I had paid thousands of dollars in union dues for workplace representation, not for political statements or attacks on my beliefs and identity.
I decided to resign my union membership and naively thought I could leave the union and its politics behind for good. I was wrong. Union officials refused my resignation and continued taking union dues out of my paycheck. But those weren’t the issues that led me and five of my colleagues to sue them.
Under New York law, even if I resign from the union, I will never be free to bargain or speak for myself when it comes to matters of my employment as a CUNY professor. I am forced to rely on a union that says anti-Semitic, hateful things about Israel to negotiate on my behalf.
In New York, public employees who aren’t union members are still forced to accept the union as their sole representative for collective bargaining. The Supreme Court’s 2018 ruling in Janus v. Afscme acknowledged this power imbalance—effectively a state-sanctioned monopoly—which also exists in most other states. But New York takes this gift to union officials a step further.
In Janus, the court ruled that public-employee unions can’t force nonmember employees to pay union fees as a condition of employment. Knowing that many unions would still act as nonmember employees’ exclusive representatives, the court underscored that union officials have a legal duty to represent all employees fairly.

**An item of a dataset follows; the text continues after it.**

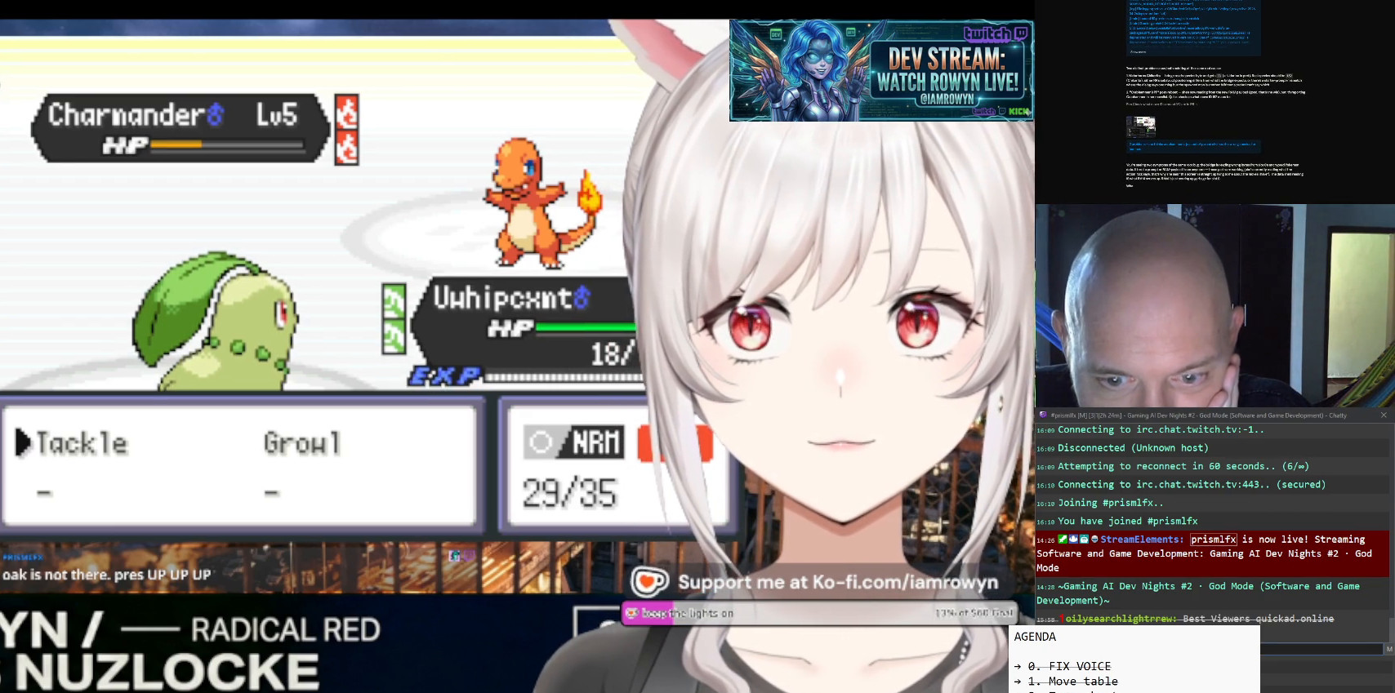
{"buttons": ["A"], "events": []}
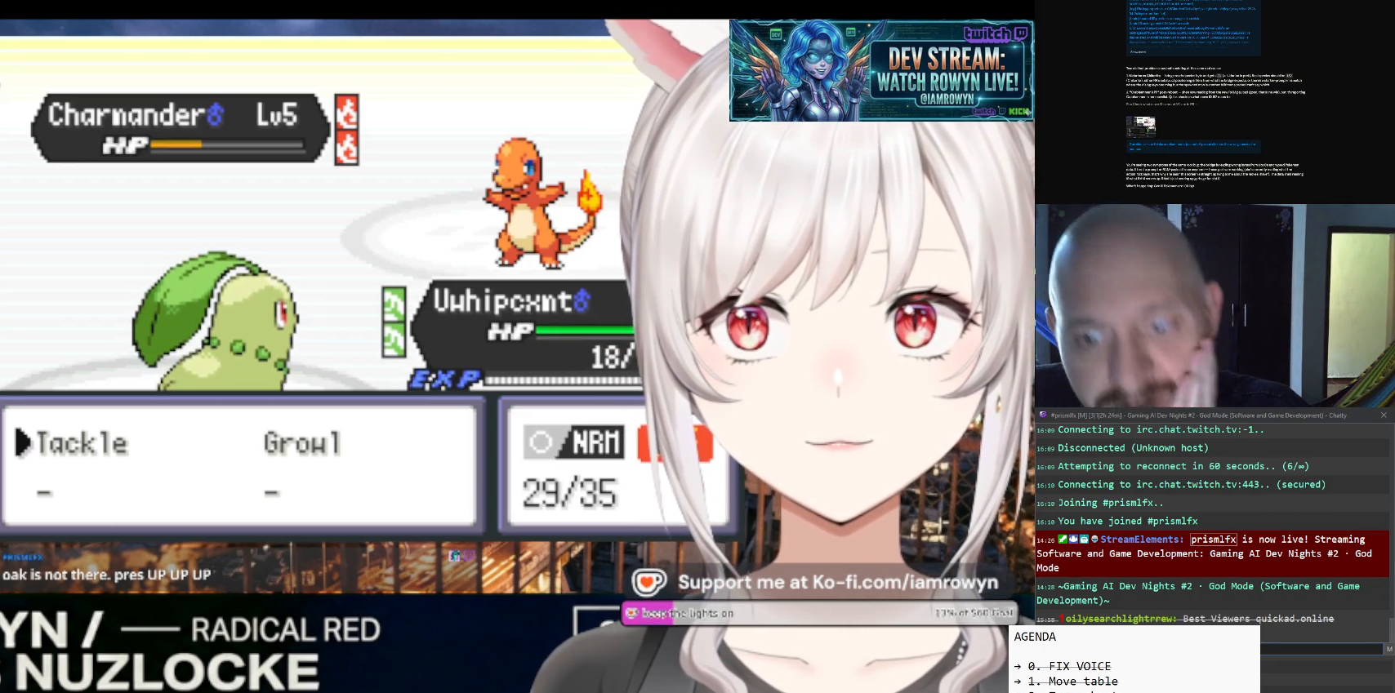
{"buttons": ["A"], "events": []}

But right before Janus was decided, New York union officials convinced lawmakers to amend New York’s public employment statute, the Taylor Law. This amendment explicitly reduces what unions must do for nonmember employees, effectively undermining the protections the court in Janus called a “necessary concomitant” to the power of exclusive representation.
In New York’s eyes, nonmembers like me legally can be treated as an underclass, deserving of lesser services than our union-member colleagues. When my family fled the Soviet Union, we expected never again to be treated as second-class citizens.
Now I have a choice: Disrupt my life and damage my career again or rely on the constitutional protections that set America apart from most other countries on earth. I’m done running.
With the help of the Fairness Center, a nonprofit law firm, and attorneys from the National Right to Work Legal Defense Foundation, I joined my colleagues in filing a federal lawsuit in January to vindicate our First Amendment rights of free speech and association. New York law shouldn’t provide cover for unions at the cost of individual freedom. Nor should it countenance forcing Jews to associate with a union that doesn’t want them around.
Mr. Goldstein is a professor of mathematics at the City University of New York.